Mi séptimo profesor me cambió la vida. Yo pensaba que podía ser
escritor, médico, ingeniero, militar, arqueólogo o astronauta. Es decir todo y
nada a la vez. Era la etapa de la adolescencia, de los barritos en la cara, las
fiestas con luces y la tortura de decidir cómo va uno a enfrentar la vida. Un
día, entró al salón. Tenía unos mostachos enormes y unas gafas que le cubrían
la mitad de la cara. Nos miró de hito en hito y nos dijo que era dirigente sindical
que pertenecía al Sindicato Unico de Trabajadores de la Educación Peruana
(SUTEP), y que probablemente iba a faltar a veces a clases porque tenía
licencia y porque su deber era defender a sus colegas y lograr mejoras y
reivindicaciones largamente postergadas. Nos dijo que no nos preocupáramos por
comprar textos escolares porque él usaría todo el año un librito que todos
podíamos adquirir “sin afectar la economía familiar”. Dijo que era un librito sobre un nuevo contrato
social que habíamos alcanzado los peruanos después de vivir más de doce años de
dictadura militar.

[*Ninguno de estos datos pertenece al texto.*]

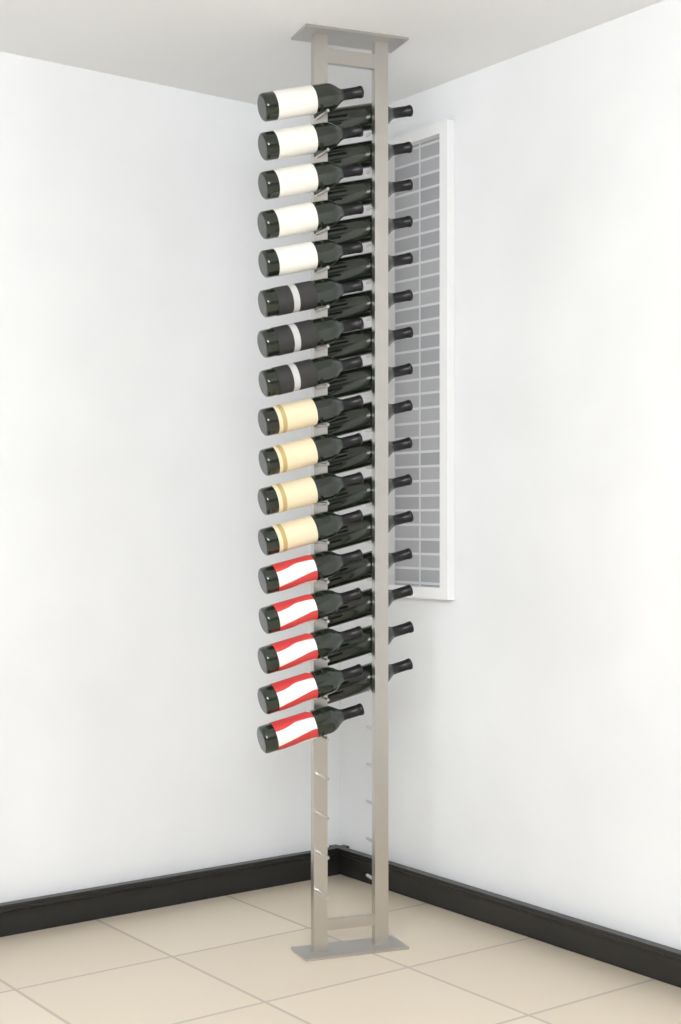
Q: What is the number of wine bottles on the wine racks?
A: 33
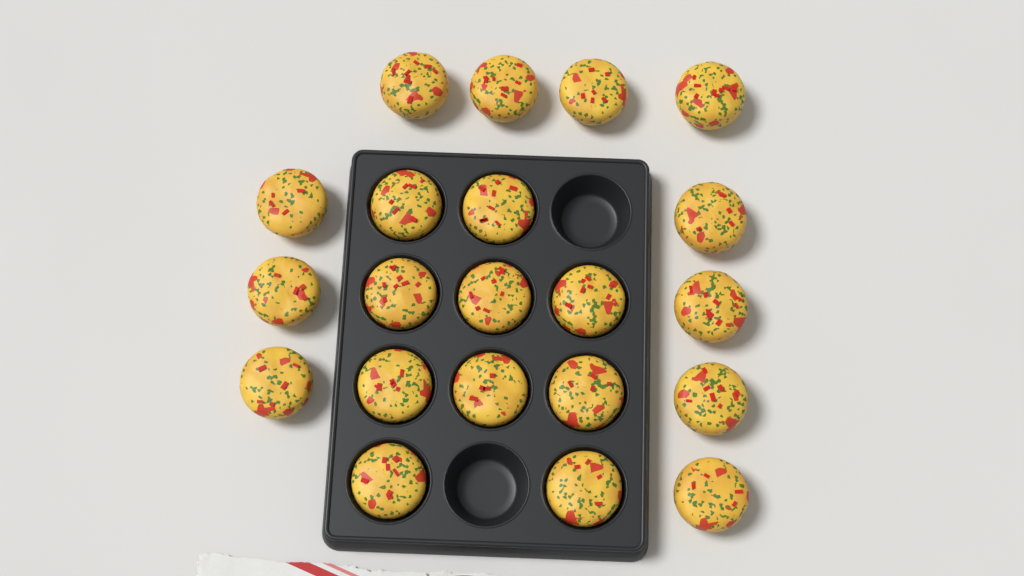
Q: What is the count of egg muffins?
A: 21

Era la Constitución
Política del Perú. Un folleto que podíamos adquirir en cualquier kiosko del
Parque Universitario, donde encontraríamos la definición de los derechos
fundamentales de la persona, la manera en que estaba organizada el Estado y las
responsabilidades del gobierno y sus diferentes poderes. Me cambió el chip. El
profesor hablaba de deberes y derechos, de ciudadanía y democracia, de
elecciones libres y partidos políticos. Hablaba de la manera en que los hombres
libres deciden su organización social. Faltó muchas veces, por licencia unas, y
porque se escondía de agentes de Seguridad del Estado que lo perseguían, otras.
Pero entendí con claridad lo que significaba el curso de Educación Cívica. Y le
agradezco por eso. Me preparó para cuando salí del cole y me convertí en
adulto, un ciudadano de mi país.
Feliz Día a todos los maestros del Perú.